Hamilcar ne fut point jaloux des succès d'Hannon. Cependant il avait hâte d'en finir; il lui ordonna de se rabattre sur Tunis; et Hannon, au jour fixé, se trouva sous les murs de la ville.
Elle avait pour se défendre sa population d'autochtones, douze mille Mercenaires, puis tous les Mangeurs de choses immondes, car ils étaient comme Mâtho rivés à l'horizon de Carthage; et la plèbe et le Schalischim contemplaient de loin ses hautes murailles, en rêvant par derrière des jouissances infinies. Dans cet accord de haines, la résistance fut lestement organisée. On prit des outres pour faire des casques, on coupa tous les palmiers dans les jardins pour avoir des lances, on creusa des citernes; et quant aux vivres, ils pêchaient au bord du lac de gros poissons blancs, nourris de cadavres et d'immondices. Leurs remparts, maintenus en ruines par la jalousie de Carthage, étaient si faibles, que l'on pouvait, d'un coup d'épaule, les abattre. Mâtho en boucha les trous avec les pierres des maisons. C'était la dernière lutte; il n'espérait rien; cependant il se disait que la fortune était changeante.
Les Carthaginois, en approchant, remarquèrent, sur les remparts, un homme qui dépassait les créneaux de toute la ceinture. Les flèches volant autour de lui n'avaient pas l'air de plus l'effrayer qu'un essaim d'hirondelles. Aucune, par extraordinaire, ne le toucha.
Hamilcar établit son camp sur le côté méridional; Narr'Havas, à sa droite, occupait la plaine de Rhadès; Hannon le bord du lac; et les trois généraux devaient garder leur position respective pour attaquer l'enceinte tous en même temps.
Hamilcar voulut d'abord montrer aux Mercenaires qu'il les châtierait comme des esclaves. Il fit crucifier les dix ambassadeurs, les uns après les autres, sur un monticule, en face de la ville.

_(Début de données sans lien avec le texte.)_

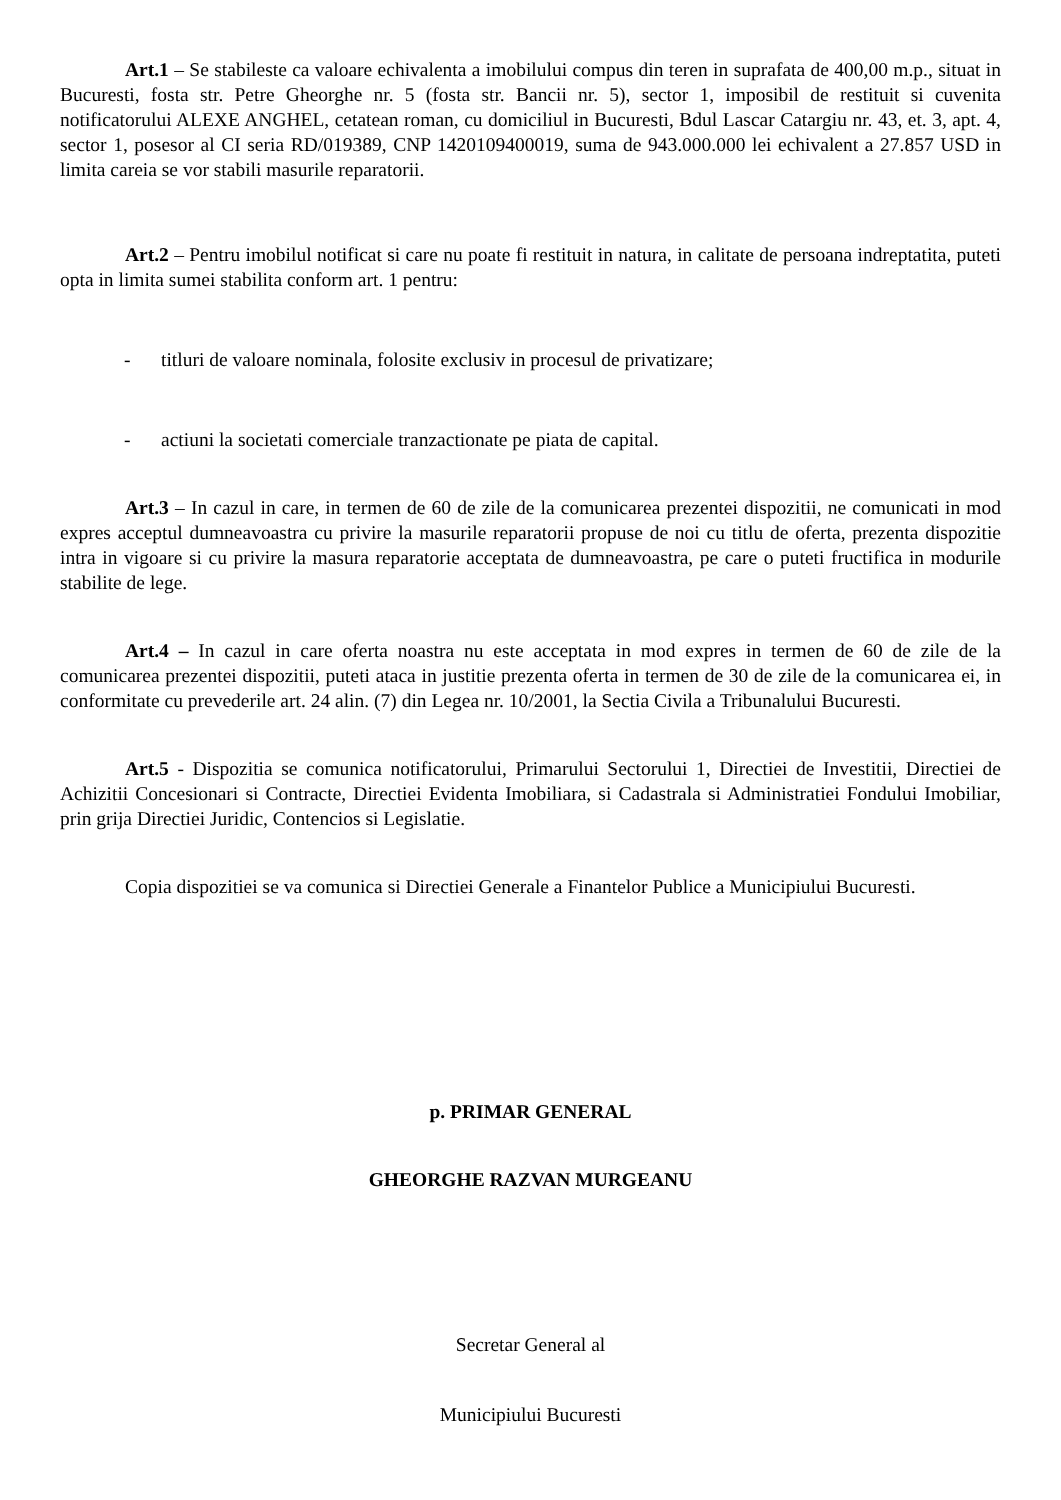Art.1 – Se stabileste ca valoare echivalenta a imobilului compus din teren in suprafata de 400,00 m.p., situat in Bucuresti, fosta str. Petre Gheorghe nr. 5 (fosta str. Bancii nr. 5), sector 1, imposibil de restituit si cuvenita notificatorului ALEXE ANGHEL, cetatean roman, cu domiciliul in Bucuresti, Bdul Lascar Catargiu nr. 43, et. 3, apt. 4, sector 1, posesor al CI seria RD/019389, CNP 1420109400019, suma de 943.000.000 lei echivalent a 27.857 USD in limita careia se vor stabili masurile reparatorii.
Art.2 – Pentru imobilul notificat si care nu poate fi restituit in natura, in calitate de persoana indreptatita, puteti opta in limita sumei stabilita conform art. 1 pentru:
- titluri de valoare nominala, folosite exclusiv in procesul de privatizare;
- actiuni la societati comerciale tranzactionate pe piata de capital.
Art.3 – In cazul in care, in termen de 60 de zile de la comunicarea prezentei dispozitii, ne comunicati in mod expres acceptul dumneavoastra cu privire la masurile reparatorii propuse de noi cu titlu de oferta, prezenta dispozitie intra in vigoare si cu privire la masura reparatorie acceptata de dumneavoastra, pe care o puteti fructifica in modurile stabilite de lege.
Art.4 – In cazul in care oferta noastra nu este acceptata in mod expres in termen de 60 de zile de la comunicarea prezentei dispozitii, puteti ataca in justitie prezenta oferta in termen de 30 de zile de la comunicarea ei, in conformitate cu prevederile art. 24 alin. (7) din Legea nr. 10/2001, la Sectia Civila a Tribunalului Bucuresti.
Art.5 - Dispozitia se comunica notificatorului, Primarului Sectorului 1, Directiei de Investitii, Directiei de Achizitii Concesionari si Contracte, Directiei Evidenta Imobiliara, si Cadastrala si Administratiei Fondului Imobiliar, prin grija Directiei Juridic, Contencios si Legislatie.
Copia dispozitiei se va comunica si Directiei Generale a Finantelor Publice a Municipiului Bucuresti.
p. PRIMAR GENERAL
GHEORGHE RAZVAN MURGEANU
Secretar General al
Municipiului Bucuresti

A ce spectacle, les assiégés abandonnèrent le rempart.
Mâtho s'était dit que s'il pouvait passer entre les murs et les tentes de Narr'Havas assez rapidement pour que les Numides n'eussent pas le temps de sortir, il tomberait sur les derrières de l'infanterie carthaginoise, qui se trouverait prise entre sa division et ceux de l'intérieur. Il s'élança dehors avec les vétérans.
Narr'Havas l'aperçut; il franchit la plage du lac et vint avertir Hannon d'expédier des hommes au secours d'Hamilcar. Croyait-il Barca trop faible pour résister aux Mercenaires? Était-ce une perfidie ou une sottise? Nul jamais ne put le savoir.
Hannon, par désir d'humilier son rival, ne balança pas. Il cria de sonner les trompettes, et toute son armée se précipita sur les Barbares. Ils se retournèrent et coururent droit aux Carthaginois; ils les renversaient, les écrasaient, sous leurs pieds, et, les refoulant ainsi, ils arrivèrent jusqu'à la tente d'Hannon, qui était alors au milieu de trente Carthaginois, les plus illustres des anciens.